I follow Jesus said:


> How about......Mohoumad.........



I'm still laughing about the Mohammed.


----------



## Craig (Jul 6, 2007)

I would love to use names from Reformers...but they're just about all taken at my church...plus there are so many families with so many children, and so many always pregnant...it's kinda difficult.

I had considered previously "Gresham"...and am not past doing that.

At this point, I would lean toward: Gresham Asaph French.

My wife is really pushing for Ebenezer...but I think he would be mocked horribly (especially around Christmas time). While Gresham may be a bit unusual, it wouldn't provide much for mocking except that it is different. But it does sound strong, especially in lieu of J. Gresham Machen...and I love the name Asaph. Psalmists are so important for the worship of God. 

I really think we're having a girl, though...I only have old wive's tales to go on, but it seems most women are more nausious when having boys than with girls...and my wife is not getting terribly nausious...never throws up. So I may be thinking too hard for nothing since we have the girl's name picked.


----------



## SemperWife (Jul 6, 2007)

> We're having difficulty with boy names. I really want to find a strong name that has to do with God turning mourning into laughter...something redemptive that will testify to God's goodness in our lives. This child is to be a testimony to our gracious God: He took us (me, primarily) from despair to hope...and in His Providence, it seems this child is a seal of sorts. That is the importance I'm seeing at this point (obviously there is more to parenting/child-rearing, etc).



"Lysanias" means "that drives away sorrow." I don't know if you would use it for a first name, but if the definition is important, perhaps a middle name????

I am sure you know an Isaac. If not, that name means "laughter." It is a nice first name.




> Each child God blesses with us, we want to name in such a way that will testify to God's working in our family.



I would recommend going with whatever name you like most, even if other people have it. I realize you may not want ten Johnnys (just a fictitious name) running around the church. However, it sounds like you want the name to really mean something. 

You are really limiting yourself if you worry about all the names taken by others. When he is 18 or whatever age and leaves home, he will likely not be with the other "Johnnys." His name, however, will be with him for a lifetime and will be a reminder to him of what his birth meant to you. 

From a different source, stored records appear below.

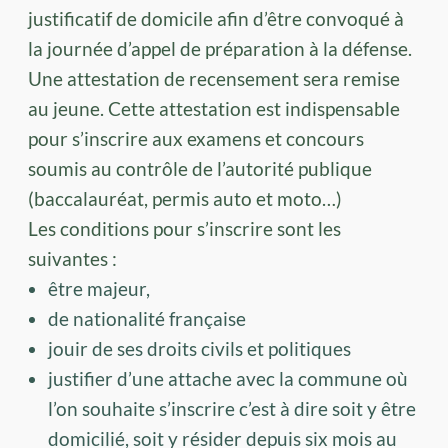
justificatif de domicile afin d’être convoqué à
la journée d’appel de préparation à la défense.
Une attestation de recensement sera remise
au jeune. Cette attestation est indispensable
pour s’inscrire aux examens et concours
soumis au contrôle de l’autorité publique
(baccalauréat, permis auto et moto…)
Les conditions pour s’inscrire sont les
suivantes :
être majeur,
de nationalité française
jouir de ses droits civils et politiques
justifier d’une attache avec la commune où
l’on souhaite s’inscrire c’est à dire soit y être
domicilié, soit y résider depuis six mois au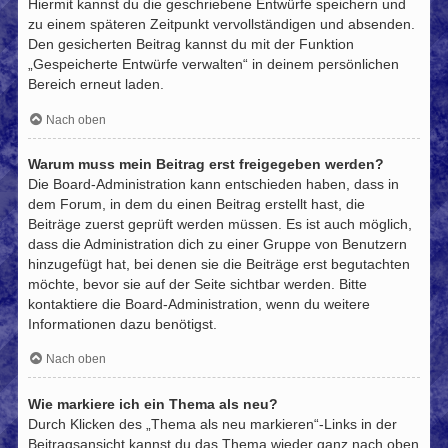
Hiermit kannst du die geschriebene Entwürfe speichern und
zu einem späteren Zeitpunkt vervollständigen und absenden.
Den gesicherten Beitrag kannst du mit der Funktion
„Gespeicherte Entwürfe verwalten“ in deinem persönlichen
Bereich erneut laden.
Nach oben
Warum muss mein Beitrag erst freigegeben werden?
Die Board-Administration kann entschieden haben, dass in
dem Forum, in dem du einen Beitrag erstellt hast, die
Beiträge zuerst geprüft werden müssen. Es ist auch möglich,
dass die Administration dich zu einer Gruppe von Benutzern
hinzugefügt hat, bei denen sie die Beiträge erst begutachten
möchte, bevor sie auf der Seite sichtbar werden. Bitte
kontaktiere die Board-Administration, wenn du weitere
Informationen dazu benötigst.
Nach oben
Wie markiere ich ein Thema als neu?
Durch Klicken des „Thema als neu markieren“-Links in der
Beitragsansicht kannst du das Thema wieder ganz nach oben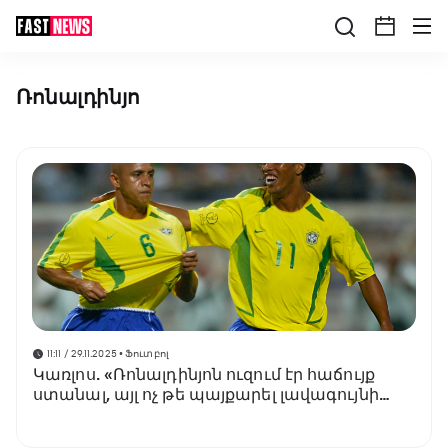
Ռոնալդինյո
11:11 / 29.11.2025
• Ֆուտբոլ
Կառլոս. «Ռոնալդինյոն ուզում էր հաճույք
ստանալ, այլ ոչ թե պայքարել լավագույնի
համար»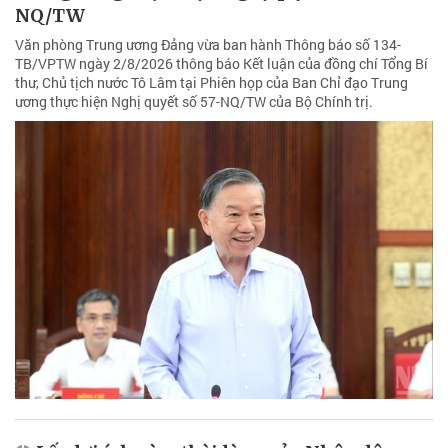
NQ/TW
Văn phòng Trung ương Đảng vừa ban hành Thông báo số 134-
TB/VPTW ngày 2/8/2026 thông báo Kết luận của đồng chí Tổng Bí
thư, Chủ tịch nước Tô Lâm tại Phiên họp của Ban Chỉ đạo Trung
ương thực hiện Nghị quyết số 57-NQ/TW của Bộ Chính trị.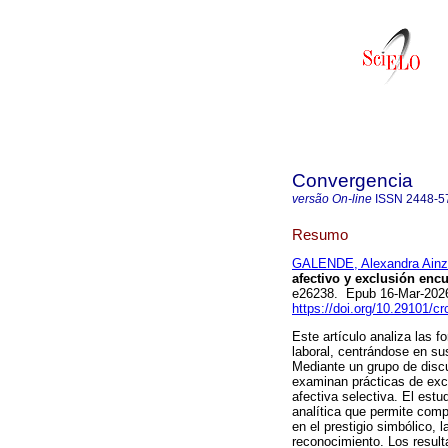
Convergencia
versão On-line
ISSN
2448-5
Resumo
GALENDE, Alexandra Ainz
afectivo y exclusión encu
e26238. Epub 16-Mar-202
https://doi.org/10.29101/c
Este artículo analiza las 
laboral, centrándose en su
Mediante un grupo de discu
examinan prácticas de excl
afectiva selectiva. El estu
analítica que permite comp
en el prestigio simbólico, l
reconocimiento. Los result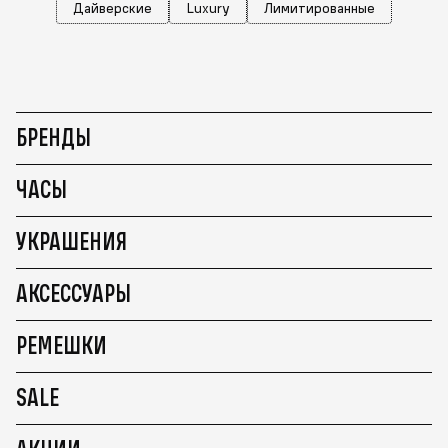
Дайверские
Luxury
Лимитированные
БРЕНДЫ
ЧАСЫ
УКРАШЕНИЯ
АКСЕССУАРЫ
РЕМЕШКИ
SALE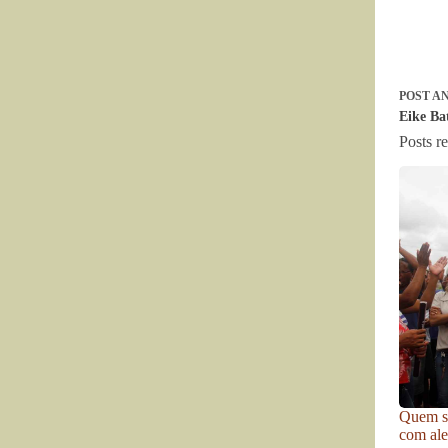
POST
AN
Eike Ba
Posts r
Quem se
com ale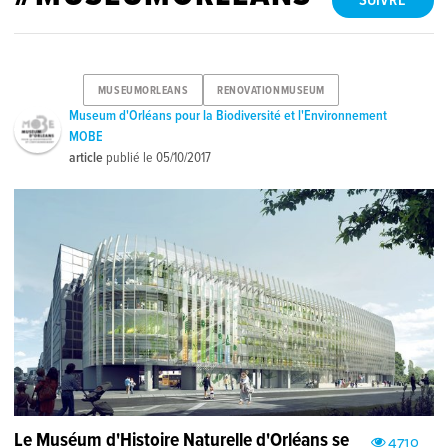
SUIVRE
MUSEUMORLEANS
RENOVATIONMUSEUM
Museum d'Orléans pour la Biodiversité et l'Environnement
MOBE
article
publié le
05/10/2017
Le Muséum d'Histoire Naturelle d'Orléans se
4710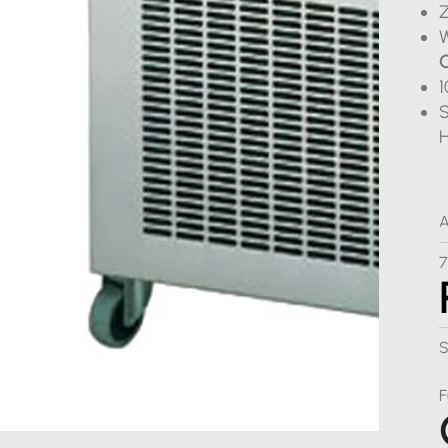
Z
W
O
1
S
H
A
S
​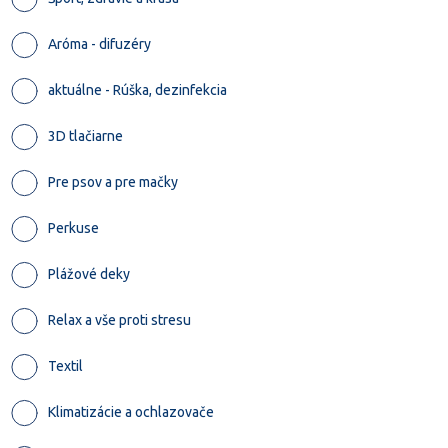
Aróma - difuzéry
aktuálne - Rúška, dezinfekcia
3D tlačiarne
Pre psov a pre mačky
Perkuse
Plážové deky
Relax a vše proti stresu
Textil
Klimatizácie a ochlazovače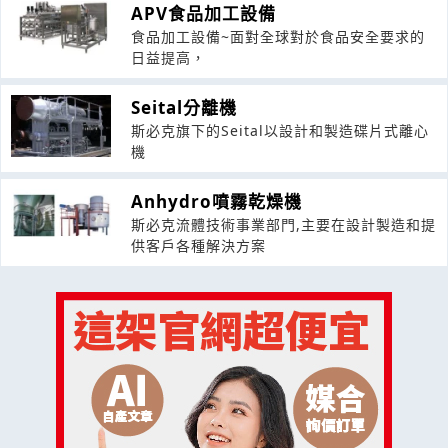
APV食品加工設備
食品加工設備~面對全球對於食品安全要求的
日益提高，
Seital分離機
斯必克旗下的Seital以設計和製造碟片式離心
機
Anhydro噴霧乾燥機
斯必克流體技術事業部門,主要在設計製造和提
供客戶各種解決方案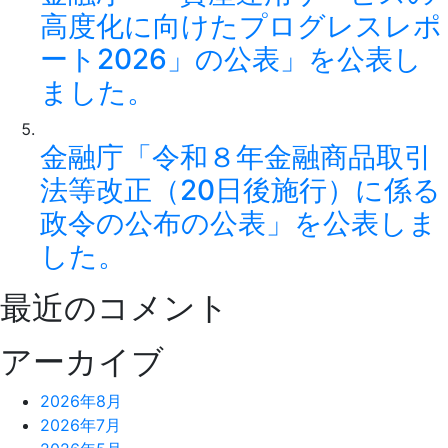
高度化に向けたプログレスレポ
ート2026」の公表」を公表し
ました。
金融庁「令和８年金融商品取引
法等改正（20日後施行）に係る
政令の公布の公表」を公表しま
した。
最近のコメント
アーカイブ
2026年8月
2026年7月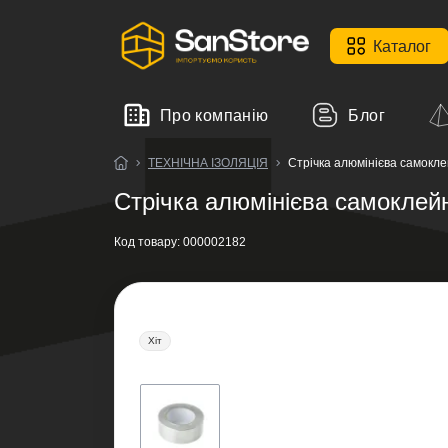
Каталог
Про компанію
Блог
ТЕХНІЧНА ІЗОЛЯЦІЯ
Стрічка алюмінієва самокл
Стрічка алюмінієва самоклей
Код товару:
000002182
Хіт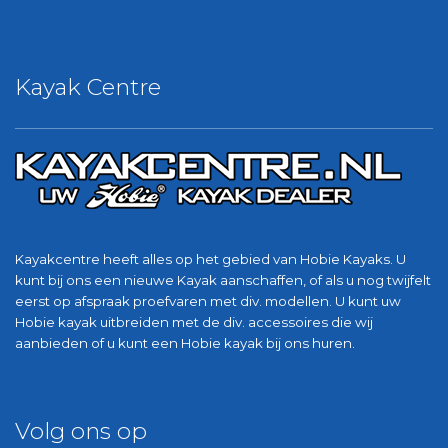
Kayak Centre
Kayakcentre heeft alles op het gebied van Hobie Kayaks. U
kunt bij ons een nieuwe Kayak aanschaffen, of als u nog twijfelt
eerst op afspraak proefvaren met div. modellen. U kunt uw
Hobie kayak uitbreiden met de div. accessoires die wij
aanbieden of u kunt een Hobie kayak bij ons huren.
Volg ons op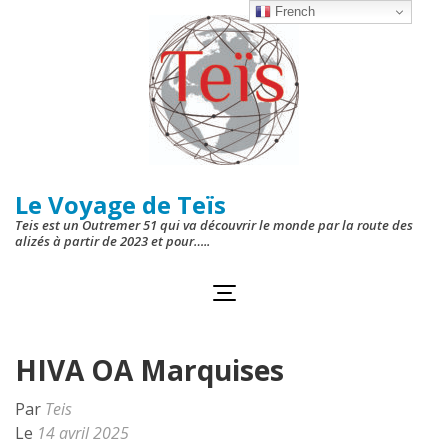
Aller
French
au
contenu
(Pressez
Entrée)
Le Voyage de Teïs
Teis est un Outremer 51 qui va découvrir le monde par la route des
alizés à partir de 2023 et pour…..
HIVA OA Marquises
Par
Teis
Le
14 avril 2025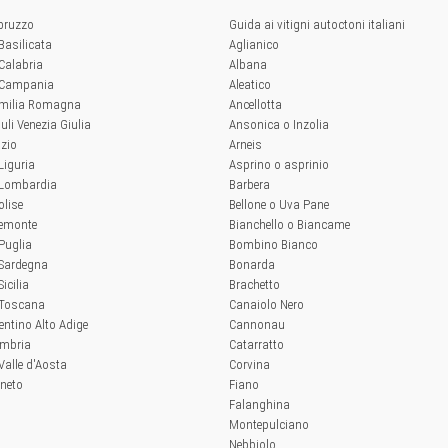
Abruzzo
Guida ai vitigni autoctoni italiani
 Basilicata
Aglianico
 Calabria
Albana
a Campania
Aleatico
'Emilia Romagna
Ancellotta
iuli Venezia Giulia
Ansonica o Inzolia
azio
Arneis
 Liguria
Asprino o asprinio
a Lombardia
Barbera
olise
Bellone o Uva Pane
iemonte
Bianchello o Biancame
 Puglia
Bombino Bianco
 Sardegna
Bonarda
Sicilia
Brachetto
a Toscana
Canaiolo Nero
rentino Alto Adige
Cannonau
Umbria
Catarratto
 Valle d'Aosta
Corvina
eneto
Fiano
Falanghina
Montepulciano
Nebbiolo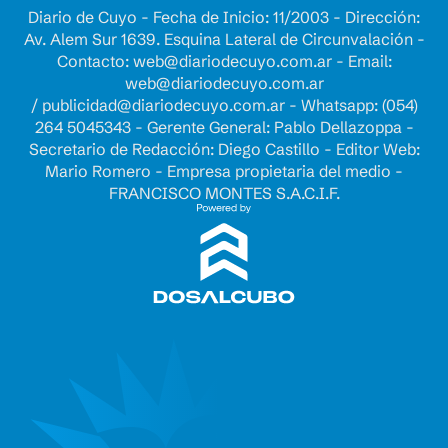
Diario de Cuyo - Fecha de Inicio: 11/2003 - Dirección:
Av. Alem Sur 1639. Esquina Lateral de Circunvalación -
Contacto:
web@diariodecuyo.com.ar
- Email:
web@diariodecuyo.com.ar
/
publicidad@diariodecuyo.com.ar
-
Whatsapp: (054)
264 5045343 - Gerente General: Pablo Dellazoppa -
Secretario de Redacción: Diego Castillo - Editor Web:
Mario Romero - Empresa propietaria del medio -
FRANCISCO MONTES S.A.C.I.F.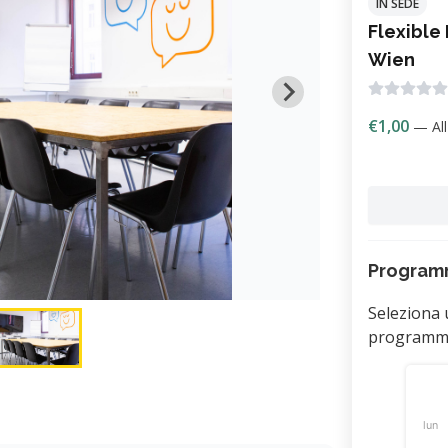
IN SEDE
Flexible
Wien
€1,00
— All
Progra
Seleziona 
programmi 
lun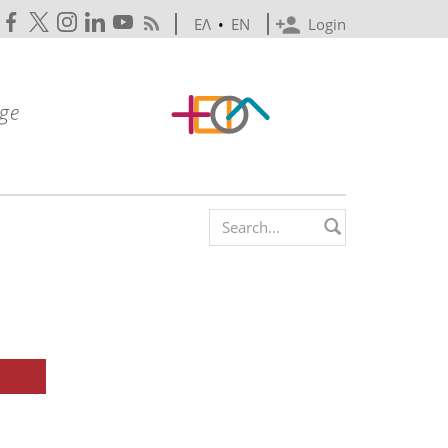
ΕΛ
•
EN
Login
Search form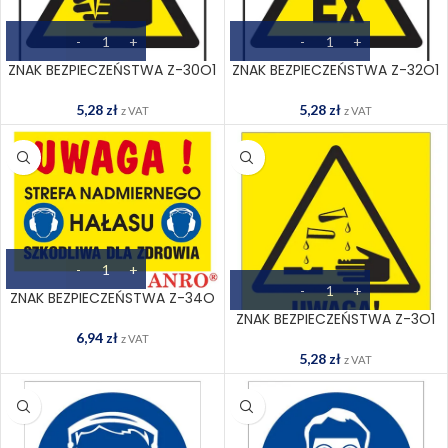
ZNAK BEZPIECZEŃSTWA Z-30O1
ZNAK BEZPIECZEŃSTWA Z-32O1
5,28
zł
5,28
zł
z VAT
z VAT
ZNAK BEZPIECZEŃSTWA Z-34O
ZNAK BEZPIECZEŃSTWA Z-3O1
6,94
zł
z VAT
5,28
zł
z VAT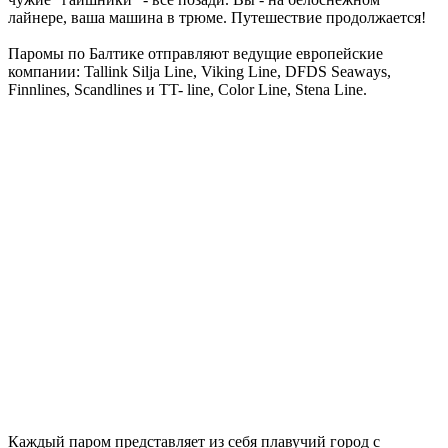
лайнере, ваша машина в трюме. Путешествие продолжается!
Паромы по Балтике отправляют ведущие европейские
компании: Tallink Silja Line, Viking Line, DFDS Seaways,
Finnlines, Scandlines и TT- line, Color Line, Stena Line.
Каждый паром представляет из себя плавучий город с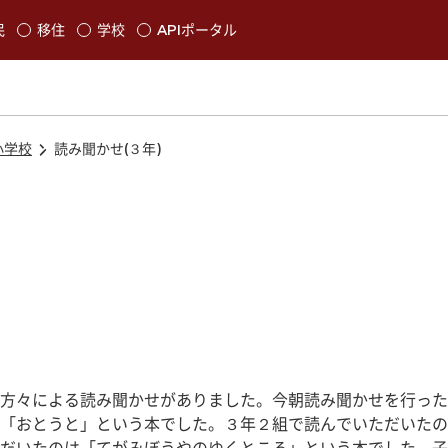
本文に移動
民
移住
学校
APIポータル
発生します
小学校
読み聞かせ(３年)
方々による読み聞かせがありました。今朝読み聞かせを行った
「おとうと」という本でした。３年２組で読んでいただいたの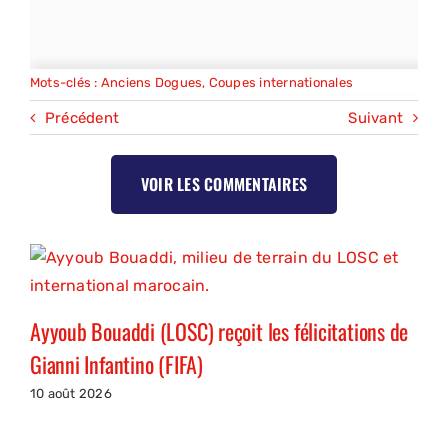
Mots-clés :
Anciens Dogues
,
Coupes internationales
Précédent
Suivant
VOIR LES COMMENTAIRES
Ayyoub Bouaddi (LOSC) reçoit les félicitations de
Gianni Infantino (FIFA)
10 août 2026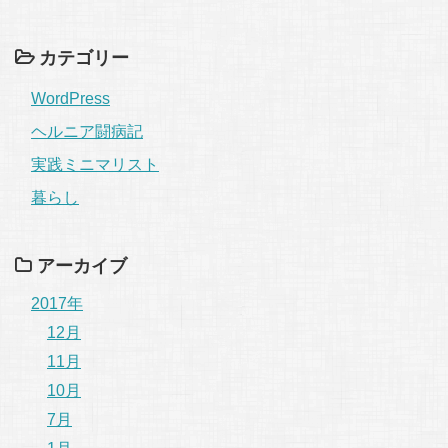
カテゴリー
WordPress
ヘルニア闘病記
実践ミニマリスト
暮らし
アーカイブ
2017年
12月
11月
10月
7月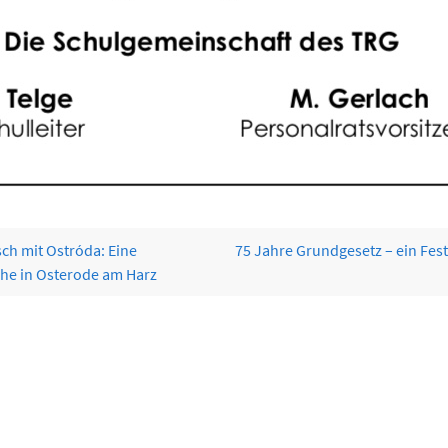
ch mit Ostróda: Eine
75 Jahre Grundgesetz – ein Fest
he in Osterode am Harz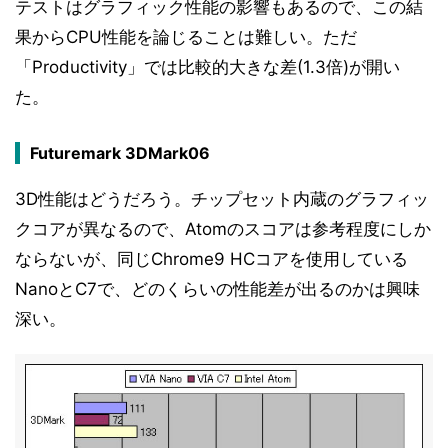
テストはグラフィック性能の影響もあるので、この結
果からCPU性能を論じることは難しい。ただ
「Productivity」では比較的大きな差(1.3倍)が開い
た。
Futuremark 3DMark06
3D性能はどうだろう。チップセット内蔵のグラフィッ
クコアが異なるので、Atomのスコアは参考程度にしか
ならないが、同じChrome9 HCコアを使用している
NanoとC7で、どのくらいの性能差が出るのかは興味
深い。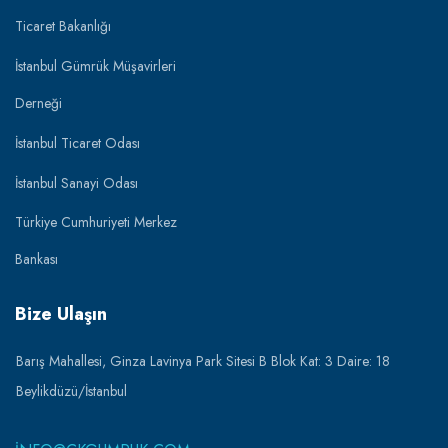
Ticaret Bakanlığı
İstanbul Gümrük Müşavirleri
Derneği
İstanbul Ticaret Odası
İstanbul Sanayi Odası
Türkiye Cumhuriyeti Merkez
Bankası
Bize Ulaşın
Barış Mahallesi, Ginza Lavinya Park Sitesi B Blok Kat: 3 Daire: 18
Beylikdüzü/İstanbul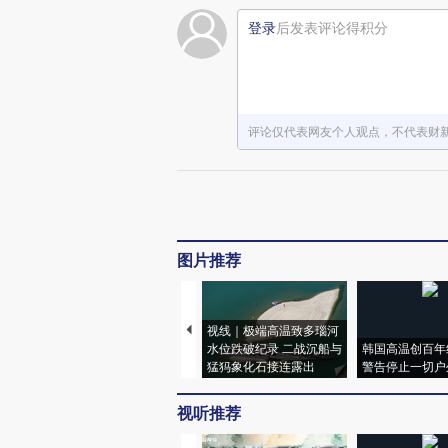
登录
后发表评论得积分
评论仅代表网友个人观点，不代表财
图片推荐
视线｜极端高温致多瑙河
水位跌破纪录 二战沉船与
韩国高温创百年
猛犸象化石接连露出
警告停止一切户
视听推荐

If the names you are considering stay true to your above statement, then you have accomplished your goal.


----------



## x.spasitel (Jul 6, 2007)

There is really nothing wrong with the name John -- and there are innumerable faithful men who you could decide he was named after.


----------



## govols (Jul 6, 2007)

x.spasitel said:


> There is really nothing wrong with the name John -- and there are innumerable faithful men who you could decide he was named after.




I agree. I chose Jonathan David for my youngest.


----------



## christiana (Jul 27, 2007)

Some friends named their son 'Eben' and its been great, meaning stone. He has brothers Jonathan and Stephen. Lovely names!

When our family stopped growing I still had a name I really wanted to use yet; Matthew! Such a wonderful name!


----------



## Scott Shahan (Jul 28, 2007)

What about the name Solomon....


----------



## matthew11v25 (Jul 28, 2007)

I am a sucker for *Apollos* because of the verses below, and because he is a candidate for author of the book of Hebrews...one of my favorite books.

Act 18:24 Now a Jew named Apollos, a native of Alexandria, came to Ephesus. He was an eloquent man, competent in the Scriptures. 
Act 18:25 He had been instructed in the way of the Lord. And being fervent in spirit, he spoke and taught accurately the things concerning Jesus, though he knew only the baptism of John.


----------



## ServantOfKing (Jul 29, 2007)

I'm not sure if someone has already mentioned Paul, but the first thing I think of when I hear the name Paul is the salvation of the Lord.


----------